--- Task material Enclosed Below ---

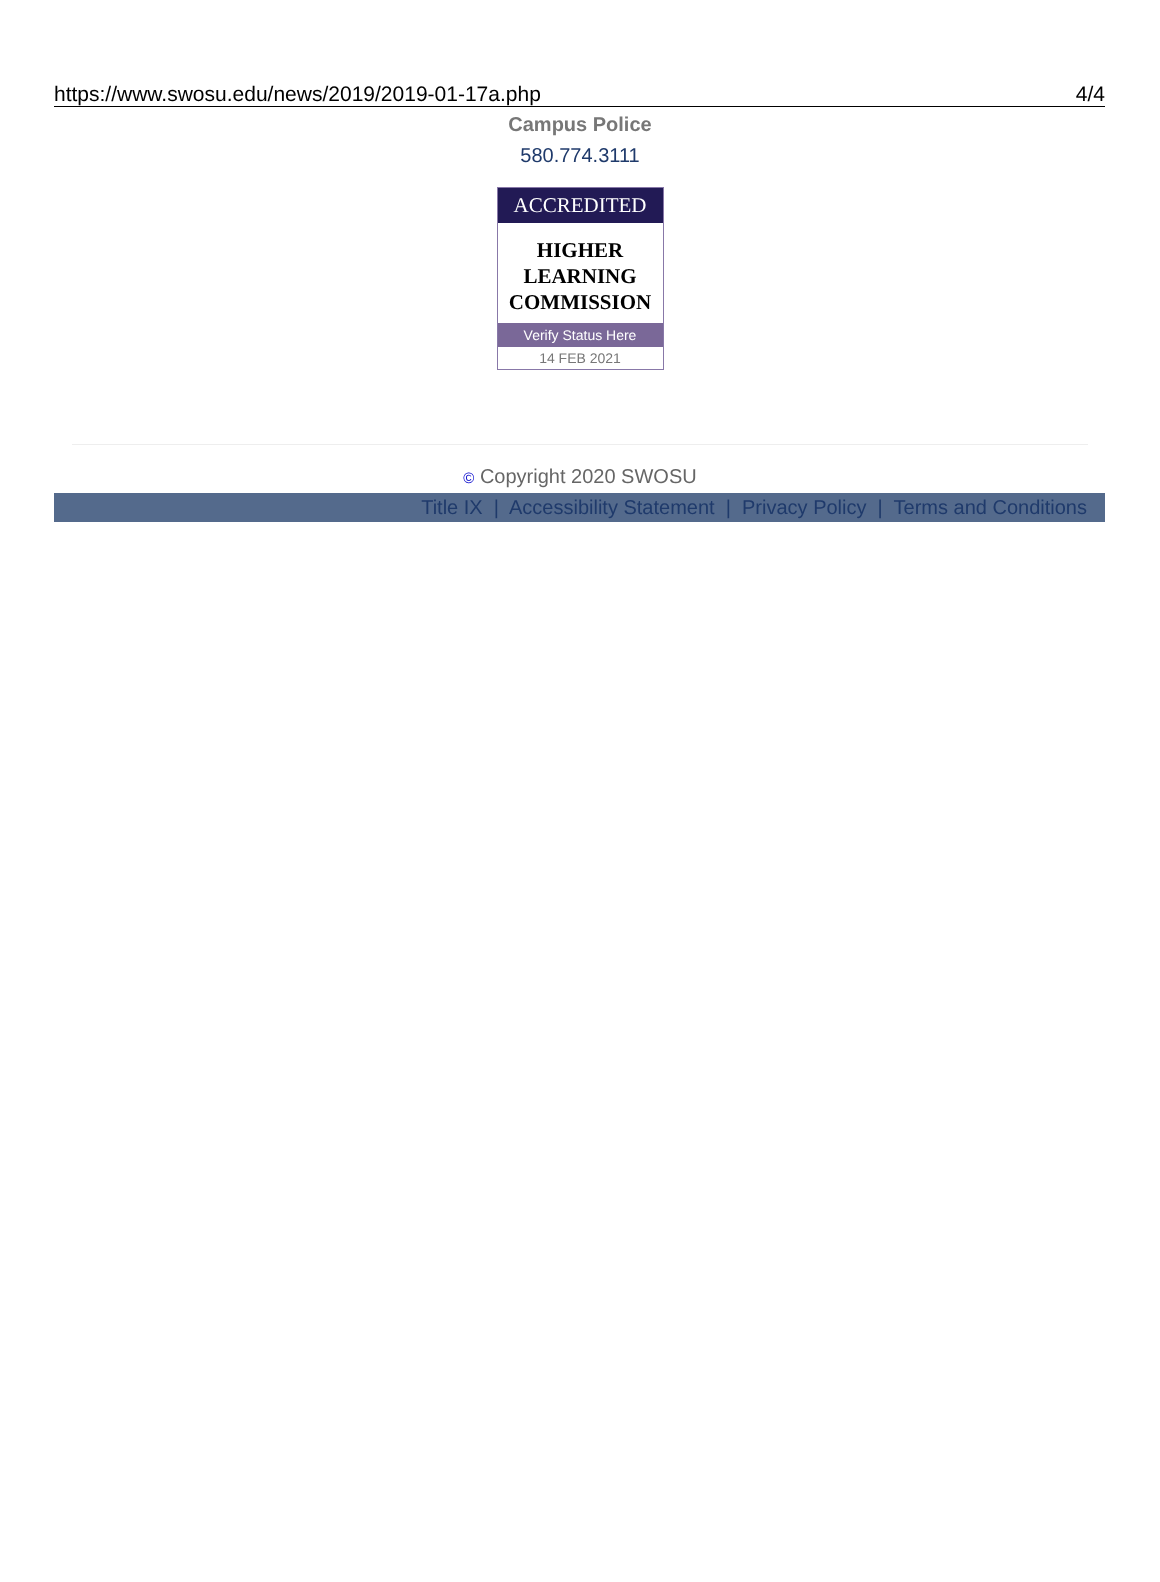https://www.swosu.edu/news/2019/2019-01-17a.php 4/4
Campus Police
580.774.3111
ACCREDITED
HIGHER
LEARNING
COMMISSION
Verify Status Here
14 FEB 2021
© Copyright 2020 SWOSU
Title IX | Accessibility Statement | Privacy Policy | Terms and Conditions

--- End of Enclosed Task material ---

_Brief_
Lines from the one containing "Verify Status Here" through the end of the entries above must be copied exactly; include both ends and no other lines.

_Solution for this problem_
Verify Status Here
14 FEB 2021
© Copyright 2020 SWOSU
Title IX | Accessibility Statement | Privacy Policy | Terms and Conditions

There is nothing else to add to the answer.